Some common early signs and symptoms of calcium deficiency are:

  • leg muscle crampMuscle cramps
  • Muscle spasms and aches
  • Reduced energy levels
  • Extreme fatigue
  • Dry skin
  • Persistent skin itching
  • Skin blisters or redness
  • Psoriasis
  • Eczema
  • Dry, brittle, or broken fingernails and/or toenails
  • Hair loss
  • Alopecia

Moreover, if a child lacks calcium, they may not grow to their full potential height, and be shorter than other kids their age. In the case of adults, a lack of calcium may lead to reduced bone mass, increasing their risk of bone injuries, osteoporosis, and other bone disorders.

How is calcium deficiency treated?

If you experience any of the calcium deficiency symptoms listed above, you should go see your doctor right away. You have to get a doctor’s prescription to take calcium supplements to boost your body’s calcium levels.

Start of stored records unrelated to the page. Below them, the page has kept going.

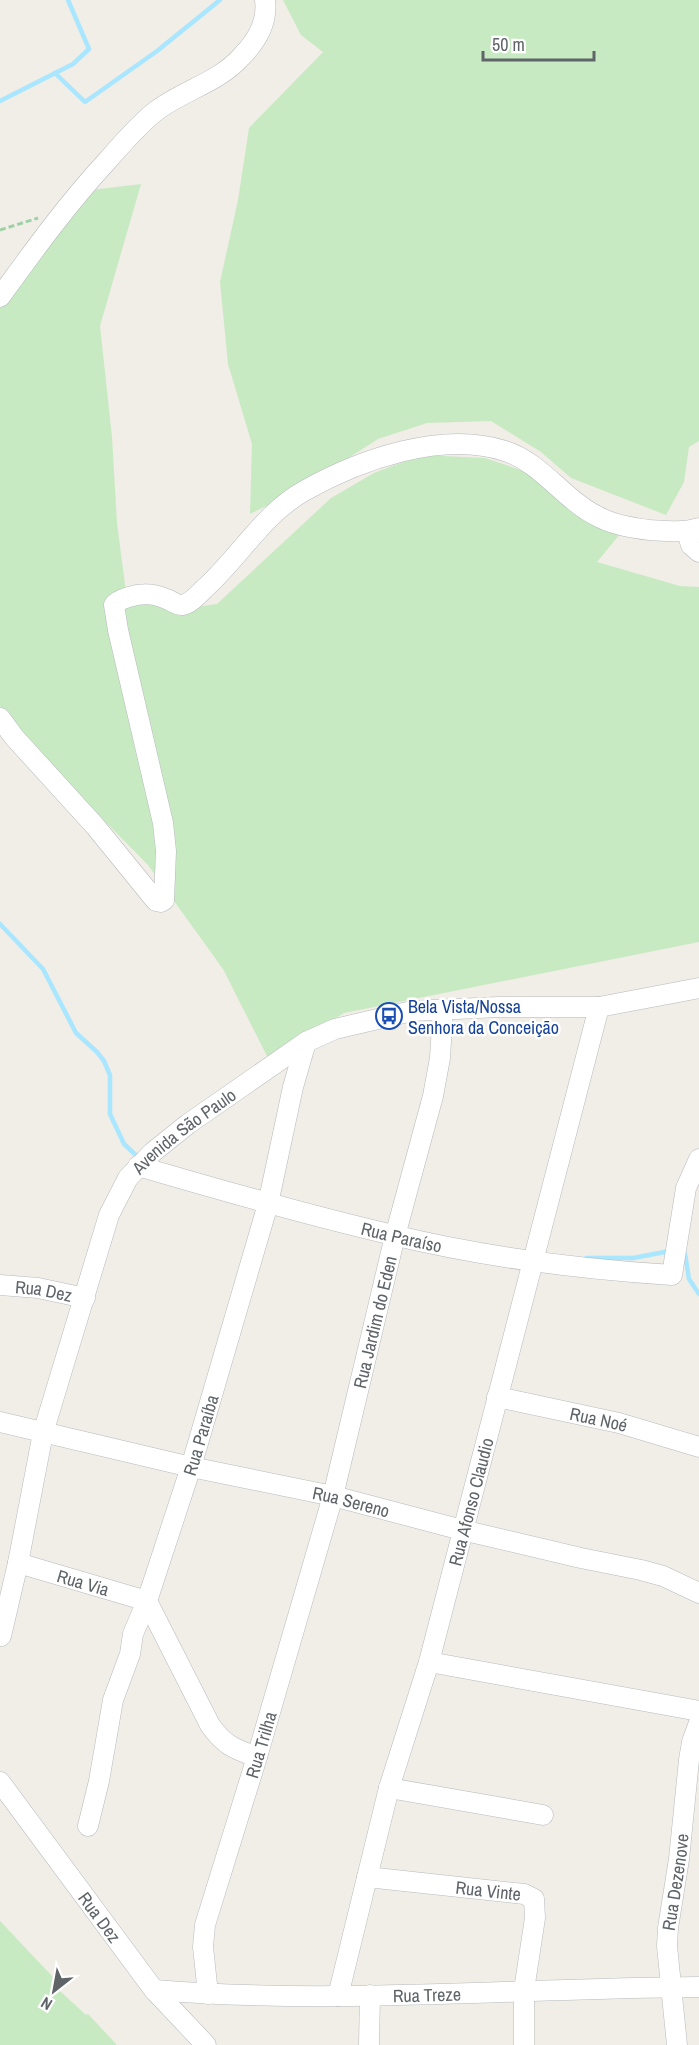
<svg xmlns="http://www.w3.org/2000/svg" width="699" height="2045" viewBox="0 0 699 2045" font-family="'Archivo Narrow',sans-serif">
<style>
.green{fill:#c8eac2}
.lines{fill:none;stroke-linecap:round;stroke-linejoin:round}
.stream{stroke:#a9e6ff;stroke-width:4.5}
.minor-casing{stroke:#b7babe;stroke-width:21}
.path{stroke:#9ed2a6;stroke-width:3;stroke-dasharray:6 3;stroke-linecap:butt}
.minor{stroke:#fff;stroke-width:20}
.labels{text-anchor:middle;dominant-baseline:central;stroke-width:5;stroke-linejoin:round;paint-order:stroke}
.transit-label{font-size:18px;fill:#164399;stroke:#fff;text-anchor:start}
.street-label{font-size:18px;fill:#5e6468;stroke:#fff}
</style>
<rect width="100%" height="100%" fill="#f1ede7"/>
<g class="green">
<path d="M 283,0 L 699,0 L 699,441 L 689,447 L 684,482 L 666,515 L 571,478 L 541,452 L 491,421 L 427,423 L 378,439 L 297,491 L 250,514 L 252,444 L 228,364 L 220,282 L 238,200 L 249,128 L 323,52 L 301,35 Z"/>
<path d="M 141,184 L 100,326 L 112,437 L 117,523 L 127,600 L 181,609 L 217,604 L 331,498 L 374,473 L 421,455 L 485,458 L 542,477 L 620,534 L 597,562 L 680,586 L 699,587 L 699,942 L 344,1013 L 269,1060 L 223,969 L 148,865 L 19,734 L 0,706 L 0,308 L 91,190 Z"/>
<path d="M 0,1921 L 53,1977 L 60,1991 L 86,2015 L 88,2014 L 117,2045 L 0,2045 Z"/>
</g>
<g class="lines">
<g class="stream">
<path d="M 55,73 L 85,102 L 157,51 L 220,0"/>
<path d="M 0,101 L 73,64 L 89,49 L 68,0"/>
<path d="M 0,924 L 43,969 L 76,1033 L 97,1052 L 104,1061 L 110,1075 L 110,1114 L 124,1144 L 141,1160"/>
<path d="M 681,1252 L 685,1254 L 689,1279 L 699,1294"/>
<path d="M 586,1258 L 633,1258 L 670,1251"/>
</g>
<defs>
<g id="minor">
<path d="M 0,297 C 34,250 68,203 108,160 C 123,143 138,125 156,111 C 182,91 219,82 241,57 C 256,42 268,22 265,0"/>
<path d="M 687,532 L 691,545 L 699,552"/>
<path d="M 0,718 L 14,737 L 95,826 L 156,901 L 161,902 L 164,900 L 166,851 L 163,823 L 118,630 L 114,605 C 118,600 123,599 129,597 C 144,592 155,594 169,600 C 173,602 177,605 182,605 C 190,604 198,595 204,589 C 238,559 263,514 304,491 C 359,460 442,430 505,451 C 542,463 563,499 597,516 C 613,525 632,528 650,530 C 667,531 682,533 699,528"/>
<path id="s1" d="M 138,1166 C 223,1191 307,1215 393,1235 C 484,1257 579,1269 672,1275 L 686,1188 L 699,1159"/>
<path id="s2" d="M 0,1285 L 38,1288 L 85,1298"/>
<path id="s3" d="M 497,1397 L 619,1423 L 699,1447"/>
<path id="s4" d="M 0,1422 L 191,1467 L 333,1496 L 462,1530 L 581,1558 L 641,1570 L 663,1576 L 699,1593"/>
<path id="s5" d="M 18,1563 L 147,1601 L 210,1725 C 224,1745 234,1749 257,1757"/>
<path id="s6" d="M 1,1636 L 18,1563 L 43,1433 L 109,1215 L 128,1178 L 153,1152 L 188,1124 L 306,1042 L 335,1029 L 412,1011 L 499,1007 L 599,1007 L 699,988"/>
<path d="M 429,1662 L 699,1711"/>
<path id="s7" d="M 0,1782 L 154,1990 L 206,2045"/>
<path d="M 389,1788 L 543,1815"/>
<path id="s8" d="M 88,1826 L 99,1781 L 113,1700 L 130,1654 L 133,1634 L 147,1601 L 191,1467 L 268,1204 L 293,1087 L 306,1042"/>
<path id="s9" d="M 367,1877 L 524,1894 L 534,1899 L 535,1918 L 524,1990 L 524,2045"/>
<path id="s10" d="M 154,1990 C 335,2005 518,1988 699,1987"/>
<path id="s11" d="M 208,1994 L 203,1947 L 205,1925 L 257,1757 L 333,1496 L 395,1236 L 433,1096 L 440,1058 L 443,1009"/>
<path id="s12" d="M 338,1996 L 389,1788 L 429,1662 L 599,1007"/>
<path d="M 369,2045 L 370,1995"/>
<path id="s13" d="M 677,2045 L 667,1946 L 668,1928 L 679,1859 L 689,1760 L 692,1742 L 699,1723"/>
</g>
</defs>
<use href="#minor" class="minor-casing"/>
<path class="path" d="M 0,230 L 38,218"/>
<use href="#minor" class="minor"/>
</g>
<defs>
<symbol id="bus-ring" viewBox="-11 -11 22 22"><circle r="9.5" fill="#fff" stroke="#1a4fb4" stroke-width="1.5"/><path d="M-5-6H5V4H4V6H2V4H-2V6H-4V4H-5ZM-3.5-4V0h7V-4ZM-3.5 1.2v1.5H-2V1.2ZM2 1.2v1.5H3.5V1.2Z" fill="#1a4fb4"/></symbol>
</defs>
<g fill-rule="evenodd">
<use href="#bus-ring" x="374" y="1001" width="30" height="30"/>
</g>
<g class="labels">
<g class="transit-label">
<text x="408" y="1006">Bela Vista/Nossa<tspan x="408" dy="21">Senhora da Conceição</tspan></text>
</g>
<g class="street-label">
<text stroke="none"><textPath href="#s6" startOffset="550">Avenida São Paulo</textPath></text>
<text stroke="none"><textPath href="#s1" startOffset="273">Rua Paraíso</textPath></text>
<text stroke="none"><textPath href="#s2" startOffset="44">Rua Dez</textPath></text>
<text stroke="none"><textPath href="#s11" startOffset="696">Rua Jardim do Eden</textPath></text>
<text stroke="none"><textPath href="#s3" startOffset="104">Rua Noé</textPath></text>
<text stroke="none"><textPath href="#s8" startOffset="408">Rua Paraíba</textPath></text>
<text stroke="none"><textPath href="#s4" startOffset="360">Rua Sereno</textPath></text>
<text stroke="none"><textPath href="#s12" startOffset="512">Rua Afonso Claudio</textPath></text>
<text stroke="none"><textPath href="#s5" startOffset="68">Rua Via</textPath></text>
<text stroke="none"><textPath href="#s11" startOffset="258">Rua Trilha</textPath></text>
<text stroke="none"><textPath href="#s13" startOffset="164">Rua Dezenove</textPath></text>
<text stroke="none"><textPath href="#s9" startOffset="122">Rua Vinte</textPath></text>
<text stroke="none"><textPath href="#s7" startOffset="168">Rua Dez</textPath></text>
<text stroke="none"><textPath href="#s10" startOffset="273">Rua Treze</textPath></text>
</g>
</g>
<g transform="translate(54 1991) rotate(211)" stroke="#ffffff" stroke-width="4.5" paint-order="stroke">
<path d="M0-4.5L10 22L0 15L-10 22Z" fill="#5e6468"/>
<text y="-9" font-size="16" font-weight="bold" text-anchor="middle" fill="#5e6468">N</text>
</g>
<path d="M483 51v9h111v-9" fill="none" stroke="#5e6468" stroke-width="3"/>
<text x="492" y="51" font-size="18" fill="#5e6468" stroke="#ffffff" stroke-width="4.5" paint-order="stroke">50 m</text>
</svg>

Normally, doctors recommend the following calcium supplements:

  • Calcium citrate

This supplement has the highest absorption rate compared to the others

  • Calcium carbonate

This contains the most elemental calcium and the least costly among the different options

  • Calcium phosphate

This can also be easily absorbed by the body and does not cause bowel movement issues

Again, do not attempt to self-medicate. These calcium supplements may cause negative reactions if you are taking certain medications, such as blood pressure beta-blockers, antacids that contain aluminum, estrogen medications, and diuretics. Go talk to your doctor and secure their approval.